Fri, Jul 02, 2010 - Page 3 News List

Taiwan News Quick take



Zedkaia receives degree

Marshall Islands President Jurelang Zedkaia received an honorary doctorate from National Taiwan Normal University yesterday in recognition of his efforts to promote bilateral relations and for helping Taiwan participate in international organizations. Zedkaia received his honorary doctorate in political science from university president Chang Kuo-en (張國恩) in a ceremony witnessed by Minister of Foreign Affairs Timothy Yang (楊進添) and other officials. Zedkaia said the honor was a big event for him as well as his country, and one he would not forget. Afterwards, he visited the university’s Mandarin Training Center, where he took part in a 20-minute-long language class, where he learned several Mandarin phrases. This is Zedkaia’s first state visit to Taiwan. He arrived on Wednesday on a six-day trip.


Karaoke tape makers fined

The Fair Trade Commission on Wednesday fined two karaoke tape makers a total of NT$1.7 million (US$53,000) for restricting market competition. In a meeting with distributors and retailers in September 2008, the two companies allegedly said that their distributors were not permitted to sell or act as an agency for other tape makers, or they would terminate their contracts.

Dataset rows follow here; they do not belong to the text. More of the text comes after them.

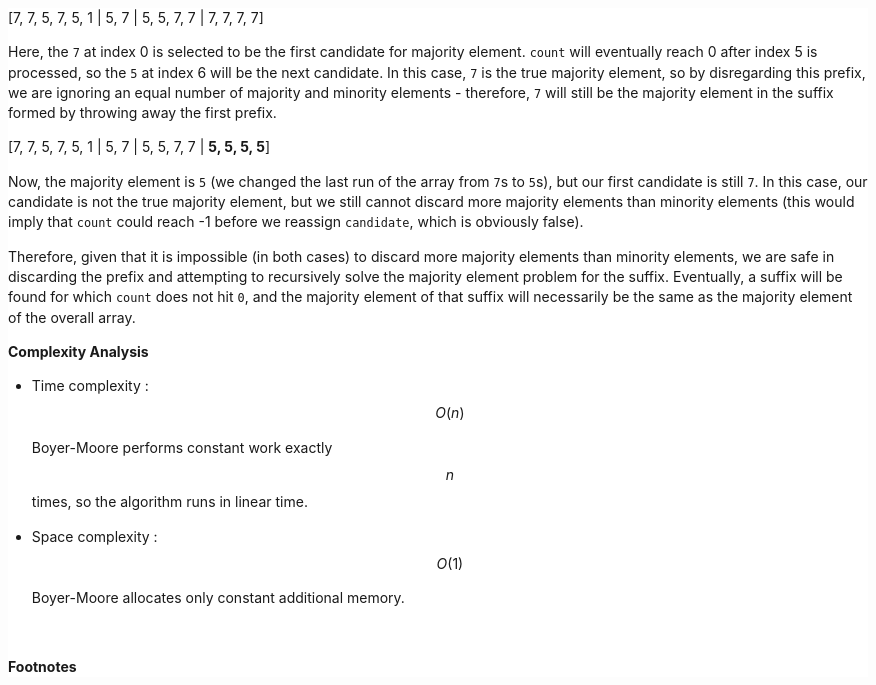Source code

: [7, 7, 5, 7, 5, 1 | 5, 7 | 5, 5, 7, 7 | 7, 7, 7, 7]

Here, the `7` at index 0 is selected to be the first candidate for majority
element. `count` will eventually reach 0 after index 5 is processed, so the
`5` at index 6 will be the next candidate. In this case, `7` is the true
majority element, so by disregarding this prefix, we are ignoring an equal
number of majority and minority elements - therefore, `7` will still be the
majority element in the suffix formed by throwing away the first prefix.

[7, 7, 5, 7, 5, 1 | 5, 7 | 5, 5, 7, 7 | **5, 5, 5, 5**]

Now, the majority element is `5` (we changed the last run of the array from
`7`s to `5`s), but our first candidate is still `7`. In this case, our
candidate is not the true majority element, but we still cannot discard more
majority elements than minority elements (this would imply that `count` could
reach -1 before we reassign `candidate`, which is obviously false).

Therefore, given that it is impossible (in both cases) to discard more
majority elements than minority elements, we are safe in discarding the
prefix and attempting to recursively solve the majority element problem for the
suffix. Eventually, a suffix will be found for which `count` does not hit
`0`, and the majority element of that suffix will necessarily be the same as
the majority element of the overall array.

<iframe src="https://leetcode.com/playground/TdqCU8YV/shared" frameBorder="0" width="100%" height="310" name="TdqCU8YV"></iframe>

**Complexity Analysis**

* Time complexity : $$O(n)$$

    Boyer-Moore performs constant work exactly $$n$$ times, so the algorithm
    runs in linear time.

* Space complexity : $$O(1)$$

    Boyer-Moore allocates only constant additional memory.

<br />

**Footnotes**

[^1]: This is a constant optimization that could be excluded without hurting our
      overall runtime.
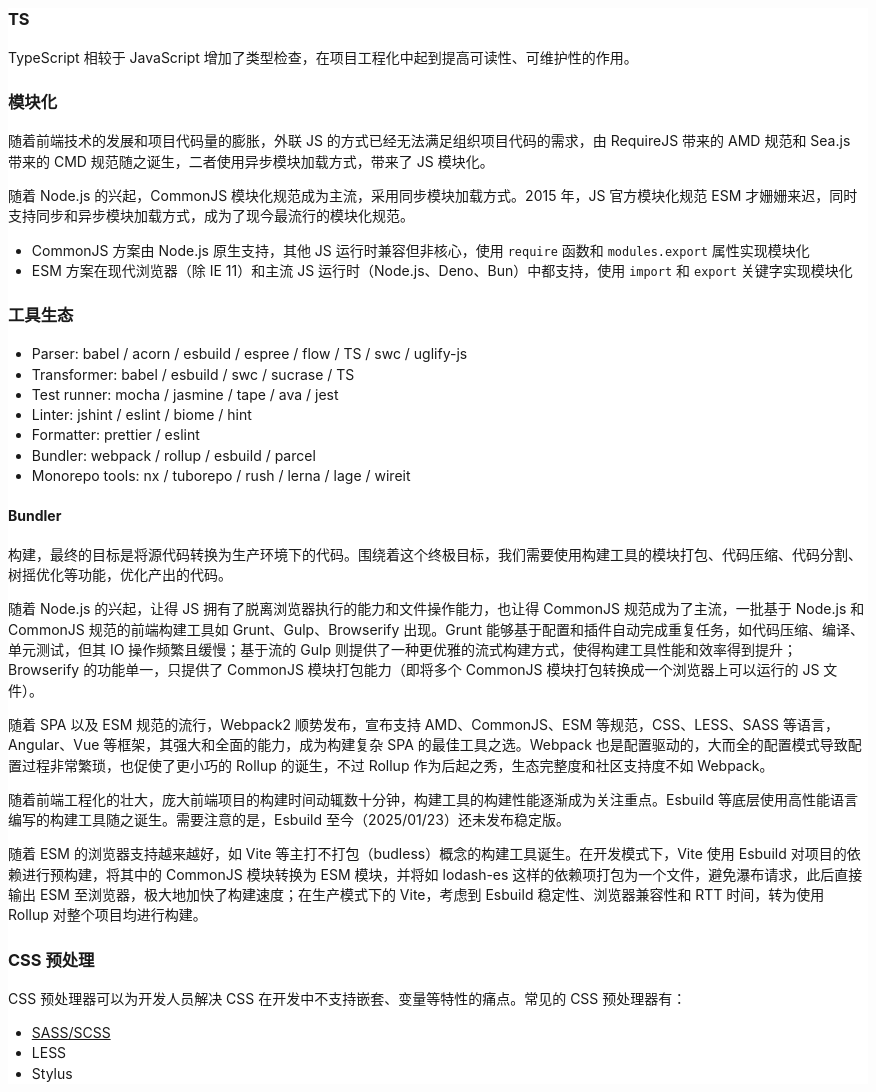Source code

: ### TS <a name="ts"></a>

TypeScript 相较于 JavaScript 增加了类型检查，在项目工程化中起到提高可读性、可维护性的作用。

### 模块化 <a name="modularization"></a>

随着前端技术的发展和项目代码量的膨胀，外联 JS 的方式已经无法满足组织项目代码的需求，由 RequireJS 带来的 AMD
规范和 Sea.js 带来的 CMD 规范随之诞生，二者使用异步模块加载方式，带来了 JS 模块化。

随着 Node.js 的兴起，CommonJS 模块化规范成为主流，采用同步模块加载方式。2015 年，JS 官方模块化规范 ESM
才姗姗来迟，同时支持同步和异步模块加载方式，成为了现今最流行的模块化规范。

- CommonJS 方案由 Node.js 原生支持，其他 JS 运行时兼容但非核心，使用 `require` 函数和 `modules.export` 属性实现模块化
- ESM 方案在现代浏览器（除 IE 11）和主流 JS 运行时（Node.js、Deno、Bun）中都支持，使用 `import` 和 `export` 关键字实现模块化

### 工具生态 <a name="tool-ecosystem"></a>

- Parser: babel / acorn / esbuild / espree / flow / TS / swc / uglify-js
- Transformer: babel / esbuild / swc / sucrase / TS
- Test runner: mocha / jasmine / tape / ava / jest
- Linter: jshint / eslint / biome / hint
- Formatter: prettier / eslint
- Bundler: webpack / rollup / esbuild / parcel
- Monorepo tools: nx / tuborepo / rush / lerna / lage / wireit

#### Bundler <a name="bundler"></a>

构建，最终的目标是将源代码转换为生产环境下的代码。围绕着这个终极目标，我们需要使用构建工具的模块打包、代码压缩、代码分割、树摇优化等功能，优化产出的代码。

随着 Node.js 的兴起，让得 JS 拥有了脱离浏览器执行的能力和文件操作能力，也让得 CommonJS
规范成为了主流，一批基于 Node.js 和 CommonJS 规范的前端构建工具如 Grunt、Gulp、Browserify 出现。Grunt
能够基于配置和插件自动完成重复任务，如代码压缩、编译、单元测试，但其 IO 操作频繁且缓慢；基于流的
Gulp 则提供了一种更优雅的流式构建方式，使得构建工具性能和效率得到提升；Browserify 的功能单一，只提供了
CommonJS 模块打包能力（即将多个 CommonJS 模块打包转换成一个浏览器上可以运行的 JS 文件）。

随着 SPA 以及 ESM 规范的流行，Webpack2 顺势发布，宣布支持 AMD、CommonJS、ESM 等规范，CSS、LESS、SASS
等语言，Angular、Vue 等框架，其强大和全面的能力，成为构建复杂 SPA 的最佳工具之选。Webpack
也是配置驱动的，大而全的配置模式导致配置过程非常繁琐，也促使了更小巧的 Rollup 的诞生，不过 Rollup
作为后起之秀，生态完整度和社区支持度不如 Webpack。

随着前端工程化的壮大，庞大前端项目的构建时间动辄数十分钟，构建工具的构建性能逐渐成为关注重点。Esbuild
等底层使用高性能语言编写的构建工具随之诞生。需要注意的是，Esbuild 至今（2025/01/23）还未发布稳定版。

随着 ESM 的浏览器支持越来越好，如 Vite 等主打不打包（budless）概念的构建工具诞生。在开发模式下，Vite
使用 Esbuild 对项目的依赖进行预构建，将其中的 CommonJS 模块转换为 ESM 模块，并将如 lodash-es
这样的依赖项打包为一个文件，避免瀑布请求，此后直接输出 ESM 至浏览器，极大地加快了构建速度；在生产模式下的
Vite，考虑到 Esbuild 稳定性、浏览器兼容性和 RTT 时间，转为使用 Rollup 对整个项目均进行构建。

### CSS 预处理 <a name="pre-css"></a>

CSS 预处理器可以为开发人员解决 CSS 在开发中不支持嵌套、变量等特性的痛点。常见的 CSS 预处理器有：

- [SASS/SCSS](http://www.sass.hk/docs/)
- LESS
- Stylus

The commission said the two firms controlled 80 percent of the market, and their actions had interfered with free market competition because other tape makers were not able to obtain distributors for their products.


Drug recycling stations open

Recycling stations opened at 1,500 drug stores nationwide yesterday for the collection of expired or unused medications. “The recycling stations are being set up to encourage people to join the campaign against environmental pollution by properly disposing of drugs and other medical products,” said Lien Jui-meng (連瑞猛), president of the Union of Pharmacist Associations. A survey by a research team headed by National Taiwan University associate professor Chen Chia-yang (陳家揚), said traces of fever reducers, pain relievers, antibiotics and lipid-lowering drugs have been found in major rivers in the north and center of the country. Although these medications were safe for human consumption, they could cause ecological changes if dumped in rivers, because long-term exposure to contaminated river water could affect the growth of aquatic plants and fish, Chen said.


Singaporeans prefer Taipei

Taipei is the most popular Asian city among Singaporean backpackers, a survey published in the Chinese-language daily Lianhe Zaobao in Singapore on Wednesday showed. Some 31 percent of young travelers polled said Taipei topped the list of cities they would like to visit, followed by Bangkok, Shanghai and Sydney. The survey examined the preferences of the city-state’s young people in a number of categories, including most popular brands, video games and places to go. The Lianhe Zaobao said the cultural diversity and the wide range of leisure activities in Taipei were the main factors attracting young tourists. Philip Chao (趙光訓), director of Taiwan’s Tourism Bureau Office in Singapore, said Taipei offers tourists fine cuisine, high mountains and spectacular sea views.Taipei, like Singapore, is a safe city with activity going on 24 hours a day, Chao said.